◆ **What the task asks**
From the data below, return the exact lines starting at the line containing "thumb tip: (370, 58)" and ending at the line containing "ring tip: (2425, 542)", both included, and nothing else.

Per-instance keypoint data
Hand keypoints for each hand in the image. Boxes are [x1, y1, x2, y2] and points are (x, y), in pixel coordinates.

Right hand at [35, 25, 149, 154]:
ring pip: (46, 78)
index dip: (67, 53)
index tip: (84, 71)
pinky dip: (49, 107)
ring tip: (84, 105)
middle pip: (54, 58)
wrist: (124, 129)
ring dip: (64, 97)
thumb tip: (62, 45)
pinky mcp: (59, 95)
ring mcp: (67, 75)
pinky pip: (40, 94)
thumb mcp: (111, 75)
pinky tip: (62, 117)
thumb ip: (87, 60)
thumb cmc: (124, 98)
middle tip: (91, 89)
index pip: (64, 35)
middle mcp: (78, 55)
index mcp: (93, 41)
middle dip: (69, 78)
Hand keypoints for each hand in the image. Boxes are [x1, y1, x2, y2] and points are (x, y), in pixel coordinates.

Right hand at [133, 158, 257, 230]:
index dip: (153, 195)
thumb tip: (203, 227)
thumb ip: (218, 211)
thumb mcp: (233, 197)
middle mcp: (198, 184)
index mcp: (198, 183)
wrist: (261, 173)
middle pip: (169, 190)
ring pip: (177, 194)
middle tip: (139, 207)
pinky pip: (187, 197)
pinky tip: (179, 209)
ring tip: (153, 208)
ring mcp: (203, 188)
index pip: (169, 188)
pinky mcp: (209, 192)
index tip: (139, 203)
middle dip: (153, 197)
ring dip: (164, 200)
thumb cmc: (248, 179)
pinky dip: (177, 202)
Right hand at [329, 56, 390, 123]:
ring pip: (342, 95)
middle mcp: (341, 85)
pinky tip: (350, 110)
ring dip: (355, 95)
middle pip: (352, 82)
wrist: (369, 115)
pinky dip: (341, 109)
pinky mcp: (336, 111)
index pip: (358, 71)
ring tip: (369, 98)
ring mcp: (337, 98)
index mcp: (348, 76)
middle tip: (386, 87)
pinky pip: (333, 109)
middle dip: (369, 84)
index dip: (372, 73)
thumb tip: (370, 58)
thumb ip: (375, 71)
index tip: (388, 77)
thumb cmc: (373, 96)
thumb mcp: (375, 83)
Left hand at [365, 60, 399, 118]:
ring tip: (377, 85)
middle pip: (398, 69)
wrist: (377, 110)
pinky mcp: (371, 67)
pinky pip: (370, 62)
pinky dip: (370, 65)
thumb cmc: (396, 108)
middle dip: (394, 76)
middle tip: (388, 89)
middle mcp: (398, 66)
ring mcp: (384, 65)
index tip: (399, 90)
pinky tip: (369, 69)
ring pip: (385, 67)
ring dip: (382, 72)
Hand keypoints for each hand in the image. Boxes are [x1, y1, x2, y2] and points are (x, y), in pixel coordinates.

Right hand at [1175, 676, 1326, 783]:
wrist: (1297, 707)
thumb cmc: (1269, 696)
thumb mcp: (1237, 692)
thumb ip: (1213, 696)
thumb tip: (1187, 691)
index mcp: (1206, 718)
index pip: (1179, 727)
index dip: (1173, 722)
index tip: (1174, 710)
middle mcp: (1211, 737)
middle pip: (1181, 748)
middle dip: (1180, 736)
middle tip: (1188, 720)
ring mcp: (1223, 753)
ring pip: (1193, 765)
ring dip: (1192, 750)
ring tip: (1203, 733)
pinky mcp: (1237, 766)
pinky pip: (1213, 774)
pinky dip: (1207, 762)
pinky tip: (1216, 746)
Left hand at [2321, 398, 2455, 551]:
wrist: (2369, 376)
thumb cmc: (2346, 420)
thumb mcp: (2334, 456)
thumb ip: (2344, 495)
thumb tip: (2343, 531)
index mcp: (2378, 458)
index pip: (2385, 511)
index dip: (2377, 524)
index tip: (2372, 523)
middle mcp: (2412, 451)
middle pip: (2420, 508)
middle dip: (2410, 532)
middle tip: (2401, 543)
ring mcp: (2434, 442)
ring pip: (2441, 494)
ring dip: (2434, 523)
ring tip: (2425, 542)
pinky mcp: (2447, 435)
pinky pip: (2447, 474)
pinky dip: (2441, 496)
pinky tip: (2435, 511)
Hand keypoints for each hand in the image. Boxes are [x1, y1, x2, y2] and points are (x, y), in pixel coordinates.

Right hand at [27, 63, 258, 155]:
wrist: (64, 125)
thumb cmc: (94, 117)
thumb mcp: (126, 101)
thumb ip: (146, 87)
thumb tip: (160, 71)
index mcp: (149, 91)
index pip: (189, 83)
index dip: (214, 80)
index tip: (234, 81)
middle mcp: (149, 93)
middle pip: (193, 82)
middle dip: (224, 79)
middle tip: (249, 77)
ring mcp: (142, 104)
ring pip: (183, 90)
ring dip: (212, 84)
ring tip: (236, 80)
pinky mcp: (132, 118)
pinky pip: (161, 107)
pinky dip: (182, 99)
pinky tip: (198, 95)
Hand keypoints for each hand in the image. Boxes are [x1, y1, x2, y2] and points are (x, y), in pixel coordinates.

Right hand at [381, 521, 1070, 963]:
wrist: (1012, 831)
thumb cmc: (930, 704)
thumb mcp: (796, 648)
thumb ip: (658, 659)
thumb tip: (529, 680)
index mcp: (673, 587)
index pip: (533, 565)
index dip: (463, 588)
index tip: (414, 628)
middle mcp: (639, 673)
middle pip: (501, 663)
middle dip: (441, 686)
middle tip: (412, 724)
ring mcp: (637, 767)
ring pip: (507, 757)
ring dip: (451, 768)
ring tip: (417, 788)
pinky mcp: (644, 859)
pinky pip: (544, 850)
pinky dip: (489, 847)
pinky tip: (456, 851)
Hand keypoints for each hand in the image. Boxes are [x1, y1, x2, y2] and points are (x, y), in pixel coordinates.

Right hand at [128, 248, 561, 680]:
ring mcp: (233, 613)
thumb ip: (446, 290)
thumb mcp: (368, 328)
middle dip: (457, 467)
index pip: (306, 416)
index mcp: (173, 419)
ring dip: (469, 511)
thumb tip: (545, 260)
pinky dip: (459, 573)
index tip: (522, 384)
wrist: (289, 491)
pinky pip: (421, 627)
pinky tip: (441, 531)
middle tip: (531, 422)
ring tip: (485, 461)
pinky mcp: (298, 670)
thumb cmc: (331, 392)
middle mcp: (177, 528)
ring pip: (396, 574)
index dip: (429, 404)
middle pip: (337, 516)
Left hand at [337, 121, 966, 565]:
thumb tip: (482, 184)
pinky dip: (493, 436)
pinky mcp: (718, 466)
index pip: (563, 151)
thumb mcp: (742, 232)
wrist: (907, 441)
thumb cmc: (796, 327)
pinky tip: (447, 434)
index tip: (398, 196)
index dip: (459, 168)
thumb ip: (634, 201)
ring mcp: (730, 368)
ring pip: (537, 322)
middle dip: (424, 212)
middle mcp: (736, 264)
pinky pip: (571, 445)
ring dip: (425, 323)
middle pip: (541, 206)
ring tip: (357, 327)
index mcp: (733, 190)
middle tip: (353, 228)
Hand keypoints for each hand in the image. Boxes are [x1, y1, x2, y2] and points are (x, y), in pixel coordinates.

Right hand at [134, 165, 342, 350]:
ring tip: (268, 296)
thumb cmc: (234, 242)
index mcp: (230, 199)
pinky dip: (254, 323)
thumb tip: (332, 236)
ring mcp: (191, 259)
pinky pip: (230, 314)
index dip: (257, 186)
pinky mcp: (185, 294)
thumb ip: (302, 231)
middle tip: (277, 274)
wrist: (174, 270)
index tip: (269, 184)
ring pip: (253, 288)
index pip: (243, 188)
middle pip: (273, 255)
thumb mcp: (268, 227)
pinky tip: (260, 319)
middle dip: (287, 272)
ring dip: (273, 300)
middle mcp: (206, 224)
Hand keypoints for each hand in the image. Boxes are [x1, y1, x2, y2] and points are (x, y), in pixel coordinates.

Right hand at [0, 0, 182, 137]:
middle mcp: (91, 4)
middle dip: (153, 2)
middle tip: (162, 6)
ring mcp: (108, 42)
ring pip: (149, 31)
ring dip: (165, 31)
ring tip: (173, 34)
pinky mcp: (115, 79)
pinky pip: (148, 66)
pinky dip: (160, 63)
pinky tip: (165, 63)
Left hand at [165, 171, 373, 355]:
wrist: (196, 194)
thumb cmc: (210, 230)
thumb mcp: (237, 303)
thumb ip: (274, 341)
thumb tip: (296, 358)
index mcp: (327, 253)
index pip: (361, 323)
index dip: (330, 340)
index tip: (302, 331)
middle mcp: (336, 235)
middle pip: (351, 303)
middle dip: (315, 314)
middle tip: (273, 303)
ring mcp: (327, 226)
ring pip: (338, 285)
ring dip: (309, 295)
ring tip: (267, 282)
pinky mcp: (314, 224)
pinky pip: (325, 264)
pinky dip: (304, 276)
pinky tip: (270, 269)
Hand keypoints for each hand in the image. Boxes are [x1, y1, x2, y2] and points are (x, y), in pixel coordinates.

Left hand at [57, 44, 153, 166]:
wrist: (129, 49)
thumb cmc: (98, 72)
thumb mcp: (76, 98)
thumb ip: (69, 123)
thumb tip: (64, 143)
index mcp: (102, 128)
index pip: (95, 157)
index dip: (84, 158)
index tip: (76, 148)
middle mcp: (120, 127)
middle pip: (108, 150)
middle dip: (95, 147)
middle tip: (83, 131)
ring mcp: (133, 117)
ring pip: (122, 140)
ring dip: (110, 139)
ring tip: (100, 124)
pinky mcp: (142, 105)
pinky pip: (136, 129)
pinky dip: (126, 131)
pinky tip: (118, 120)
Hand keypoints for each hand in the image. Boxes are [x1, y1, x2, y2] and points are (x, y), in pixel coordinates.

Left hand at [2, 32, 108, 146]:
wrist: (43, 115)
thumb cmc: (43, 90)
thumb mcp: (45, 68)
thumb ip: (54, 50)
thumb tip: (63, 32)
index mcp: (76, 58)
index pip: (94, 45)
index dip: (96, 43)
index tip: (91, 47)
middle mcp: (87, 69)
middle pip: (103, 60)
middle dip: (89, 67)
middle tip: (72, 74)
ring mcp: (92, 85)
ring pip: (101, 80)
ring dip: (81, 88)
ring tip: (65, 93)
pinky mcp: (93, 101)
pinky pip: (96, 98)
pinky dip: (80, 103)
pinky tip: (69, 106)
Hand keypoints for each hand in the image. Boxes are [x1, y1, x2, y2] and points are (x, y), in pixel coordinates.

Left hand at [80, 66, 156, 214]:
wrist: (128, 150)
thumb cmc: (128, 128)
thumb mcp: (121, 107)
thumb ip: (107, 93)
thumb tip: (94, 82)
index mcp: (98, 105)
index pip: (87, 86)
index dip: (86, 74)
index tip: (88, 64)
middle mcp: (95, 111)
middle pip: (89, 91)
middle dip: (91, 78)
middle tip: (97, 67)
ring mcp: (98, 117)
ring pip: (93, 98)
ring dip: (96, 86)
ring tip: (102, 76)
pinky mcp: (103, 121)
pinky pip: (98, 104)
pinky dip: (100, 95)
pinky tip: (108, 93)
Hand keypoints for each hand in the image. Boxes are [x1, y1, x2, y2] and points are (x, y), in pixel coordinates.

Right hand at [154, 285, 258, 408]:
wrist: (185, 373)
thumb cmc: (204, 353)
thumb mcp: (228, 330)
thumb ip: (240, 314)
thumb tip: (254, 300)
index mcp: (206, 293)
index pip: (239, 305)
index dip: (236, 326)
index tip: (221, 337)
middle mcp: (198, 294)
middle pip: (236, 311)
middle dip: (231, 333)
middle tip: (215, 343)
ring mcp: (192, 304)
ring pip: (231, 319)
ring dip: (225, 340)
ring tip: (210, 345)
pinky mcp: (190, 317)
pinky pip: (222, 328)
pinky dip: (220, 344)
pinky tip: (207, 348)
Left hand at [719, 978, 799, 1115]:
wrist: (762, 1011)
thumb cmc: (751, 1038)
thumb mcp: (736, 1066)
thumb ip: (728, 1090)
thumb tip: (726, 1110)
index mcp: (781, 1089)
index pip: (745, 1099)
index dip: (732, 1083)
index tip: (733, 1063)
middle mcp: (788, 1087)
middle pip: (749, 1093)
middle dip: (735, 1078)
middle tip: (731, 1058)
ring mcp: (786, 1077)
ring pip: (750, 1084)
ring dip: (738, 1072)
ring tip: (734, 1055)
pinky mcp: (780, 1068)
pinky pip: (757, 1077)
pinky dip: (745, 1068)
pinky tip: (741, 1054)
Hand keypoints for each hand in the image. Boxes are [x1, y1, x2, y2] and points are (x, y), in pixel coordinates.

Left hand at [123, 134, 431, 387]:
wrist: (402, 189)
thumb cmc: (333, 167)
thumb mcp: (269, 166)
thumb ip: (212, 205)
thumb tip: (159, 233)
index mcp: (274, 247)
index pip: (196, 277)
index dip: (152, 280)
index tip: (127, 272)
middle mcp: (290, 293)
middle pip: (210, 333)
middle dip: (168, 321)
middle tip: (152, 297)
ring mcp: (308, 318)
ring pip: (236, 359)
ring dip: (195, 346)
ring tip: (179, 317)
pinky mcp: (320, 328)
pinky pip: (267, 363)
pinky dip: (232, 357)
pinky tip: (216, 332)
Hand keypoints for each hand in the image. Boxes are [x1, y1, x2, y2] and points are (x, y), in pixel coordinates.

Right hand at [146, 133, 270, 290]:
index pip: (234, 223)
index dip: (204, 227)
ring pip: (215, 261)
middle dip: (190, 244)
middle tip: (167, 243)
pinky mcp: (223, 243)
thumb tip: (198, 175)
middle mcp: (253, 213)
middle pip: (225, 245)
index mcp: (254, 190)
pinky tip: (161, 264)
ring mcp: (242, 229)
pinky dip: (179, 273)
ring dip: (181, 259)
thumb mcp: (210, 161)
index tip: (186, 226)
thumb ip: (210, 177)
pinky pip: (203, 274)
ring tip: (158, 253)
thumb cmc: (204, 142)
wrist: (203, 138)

◆ **Written reply**
thumb tip: (370, 58)
thumb ip: (375, 71)
index tip: (388, 77)
thumb cmc: (373, 96)
thumb mcp: (375, 83)
Left hand at [365, 60, 399, 118]:
ring tip: (377, 85)
middle pip: (398, 69)
wrist: (377, 110)
pinky mcp: (371, 67)
pinky pip: (370, 62)
pinky dip: (370, 65)
thumb cmc: (396, 108)
middle dip: (394, 76)
middle tip: (388, 89)
middle mcp: (398, 66)
ring mcp: (384, 65)
index tip: (399, 90)
pinky tip: (369, 69)
ring pip: (385, 67)
ring dip: (382, 72)
Hand keypoints for each hand in the image. Boxes are [x1, y1, x2, y2] and points are (x, y), in pixel coordinates.

Right hand at [1175, 676, 1326, 783]:
wrist: (1297, 707)
thumb cmc: (1269, 696)
thumb mcp: (1237, 692)
thumb ip: (1213, 696)
thumb tip: (1187, 691)
index mcp: (1206, 718)
index pip: (1179, 727)
index dip: (1173, 722)
index tip: (1174, 710)
middle mcp: (1211, 737)
middle pip: (1181, 748)
middle dip: (1180, 736)
middle tip: (1188, 720)
ring mcp: (1223, 753)
ring pip: (1193, 765)
ring dip: (1192, 750)
ring tip: (1203, 733)
pinky mcp: (1237, 766)
pinky pip: (1213, 774)
pinky dip: (1207, 762)
pinky tip: (1216, 746)
Left hand at [2321, 398, 2455, 551]:
wrist: (2369, 376)
thumb cmc: (2346, 420)
thumb mcp: (2334, 456)
thumb ip: (2344, 495)
thumb tip: (2343, 531)
index mcp: (2378, 458)
index pip: (2385, 511)
index dip: (2377, 524)
index tip: (2372, 523)
middle mcp: (2412, 451)
middle pip: (2420, 508)
middle dip: (2410, 532)
middle tip: (2401, 543)
ring mcp: (2434, 442)
ring pip: (2441, 494)
ring dip: (2434, 523)
ring tip: (2425, 542)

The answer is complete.